[Extracted page text data]:
[Start of Attachment]

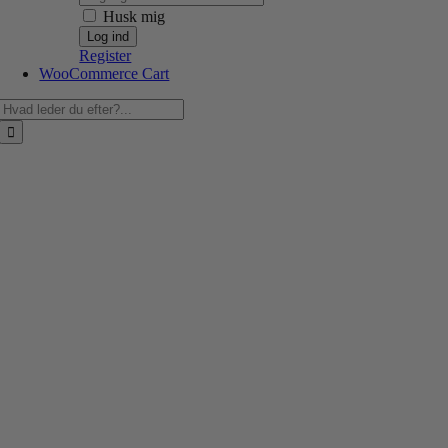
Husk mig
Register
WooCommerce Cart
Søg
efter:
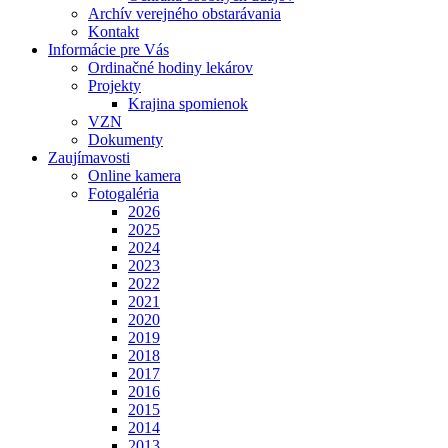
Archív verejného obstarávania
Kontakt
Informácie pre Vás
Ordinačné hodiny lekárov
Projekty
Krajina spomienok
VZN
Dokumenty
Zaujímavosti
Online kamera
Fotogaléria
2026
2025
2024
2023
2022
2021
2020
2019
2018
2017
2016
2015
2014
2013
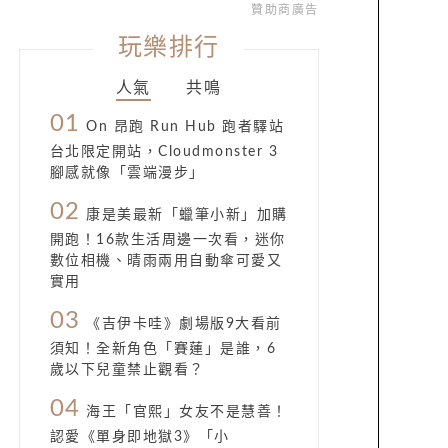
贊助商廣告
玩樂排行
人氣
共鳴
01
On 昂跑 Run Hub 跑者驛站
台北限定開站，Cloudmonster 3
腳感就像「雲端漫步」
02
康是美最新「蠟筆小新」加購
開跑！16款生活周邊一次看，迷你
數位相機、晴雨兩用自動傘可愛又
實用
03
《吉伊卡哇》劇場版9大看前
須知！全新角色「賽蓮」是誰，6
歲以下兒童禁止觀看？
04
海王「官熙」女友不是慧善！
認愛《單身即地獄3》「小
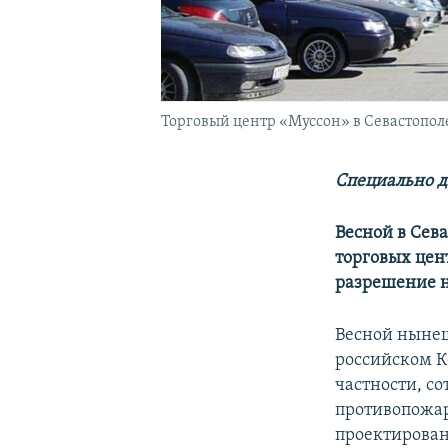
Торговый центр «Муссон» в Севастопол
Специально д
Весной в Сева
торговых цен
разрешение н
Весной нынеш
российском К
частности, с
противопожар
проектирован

[End of Attachment]
[Start of Attachment]

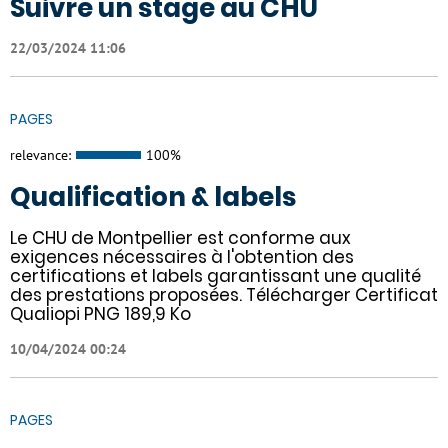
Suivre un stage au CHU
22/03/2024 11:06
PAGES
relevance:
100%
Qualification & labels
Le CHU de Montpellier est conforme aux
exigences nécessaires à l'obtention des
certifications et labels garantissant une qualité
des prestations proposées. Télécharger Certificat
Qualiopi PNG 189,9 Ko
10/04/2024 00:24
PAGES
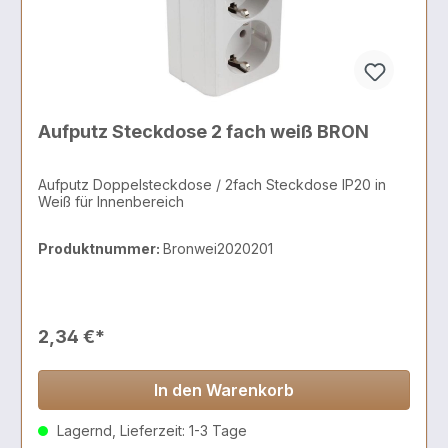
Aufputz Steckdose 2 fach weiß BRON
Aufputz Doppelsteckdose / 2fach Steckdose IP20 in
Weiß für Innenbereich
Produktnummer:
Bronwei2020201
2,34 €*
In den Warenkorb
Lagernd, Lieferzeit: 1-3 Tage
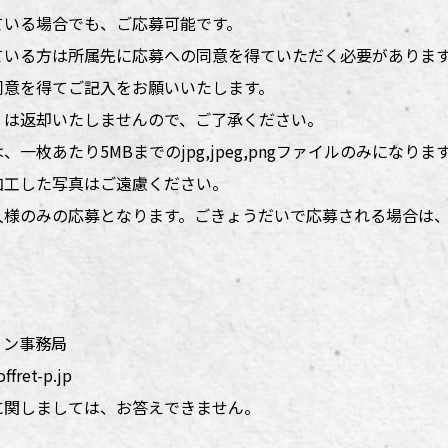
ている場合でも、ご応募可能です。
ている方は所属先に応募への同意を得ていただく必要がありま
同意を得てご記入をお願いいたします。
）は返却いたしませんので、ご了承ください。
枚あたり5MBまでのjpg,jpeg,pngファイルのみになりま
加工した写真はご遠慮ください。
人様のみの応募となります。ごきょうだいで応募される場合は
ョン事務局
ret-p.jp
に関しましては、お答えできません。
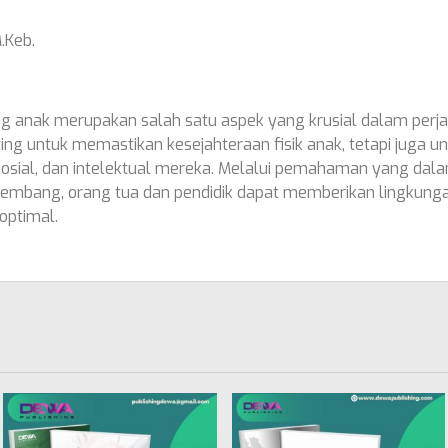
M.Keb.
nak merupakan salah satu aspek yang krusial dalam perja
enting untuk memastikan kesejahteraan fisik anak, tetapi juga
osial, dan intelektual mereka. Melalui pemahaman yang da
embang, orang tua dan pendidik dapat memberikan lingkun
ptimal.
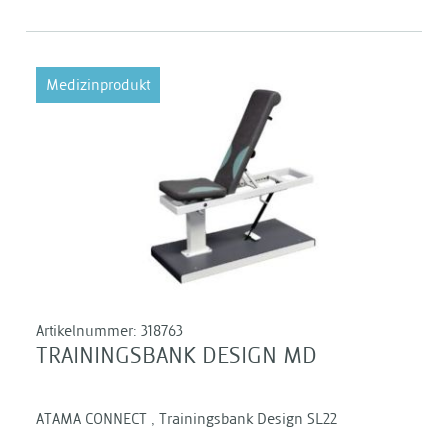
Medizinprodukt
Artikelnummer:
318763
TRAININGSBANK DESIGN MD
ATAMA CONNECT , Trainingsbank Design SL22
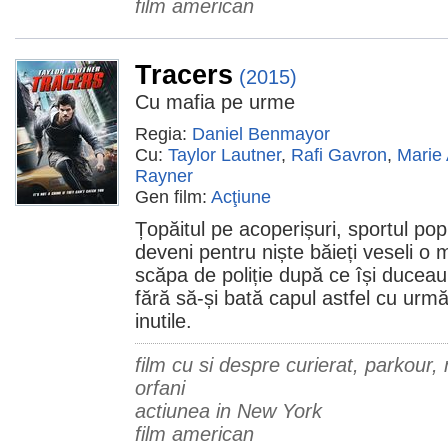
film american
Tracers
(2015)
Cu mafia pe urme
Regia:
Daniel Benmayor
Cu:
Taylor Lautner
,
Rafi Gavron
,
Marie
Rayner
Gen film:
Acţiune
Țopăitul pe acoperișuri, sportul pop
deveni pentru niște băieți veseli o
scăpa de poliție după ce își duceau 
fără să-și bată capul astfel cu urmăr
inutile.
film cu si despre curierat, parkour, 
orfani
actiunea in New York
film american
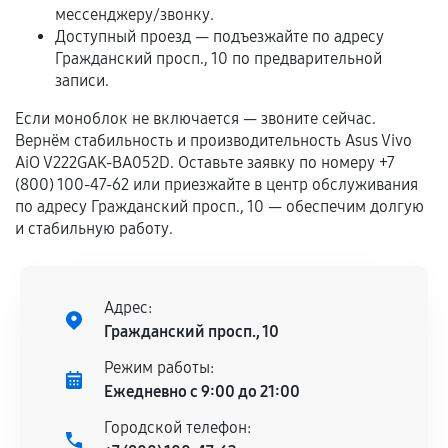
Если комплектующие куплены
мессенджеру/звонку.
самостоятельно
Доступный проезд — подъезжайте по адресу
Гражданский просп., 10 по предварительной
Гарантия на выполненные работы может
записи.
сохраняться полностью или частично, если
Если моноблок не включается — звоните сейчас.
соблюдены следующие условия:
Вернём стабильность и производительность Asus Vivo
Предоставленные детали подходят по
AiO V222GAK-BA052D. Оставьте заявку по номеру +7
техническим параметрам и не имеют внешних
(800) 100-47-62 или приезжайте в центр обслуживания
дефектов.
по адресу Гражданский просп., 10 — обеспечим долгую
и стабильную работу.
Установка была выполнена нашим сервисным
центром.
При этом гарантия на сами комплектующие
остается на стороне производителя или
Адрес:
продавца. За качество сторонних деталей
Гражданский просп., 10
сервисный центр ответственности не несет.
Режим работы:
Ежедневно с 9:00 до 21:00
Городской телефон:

[End of Attachment]

[PROBLEM DESCRIPTION]: In the entries above, restate word for word the lines between the one holding "Гарантия на выполненные работы может" and the one holding "техническим параметрам и не имеют внешних", inclusive, and nothing besides.

[OUTPUT FOR THIS TASK]:
Гарантия на выполненные работы может
записи.
сохраняться полностью или частично, если
Если моноблок не включается — звоните сейчас.
соблюдены следующие условия:
Вернём стабильность и производительность Asus Vivo
Предоставленные детали подходят по
AiO V222GAK-BA052D. Оставьте заявку по номеру +7
техническим параметрам и не имеют внешних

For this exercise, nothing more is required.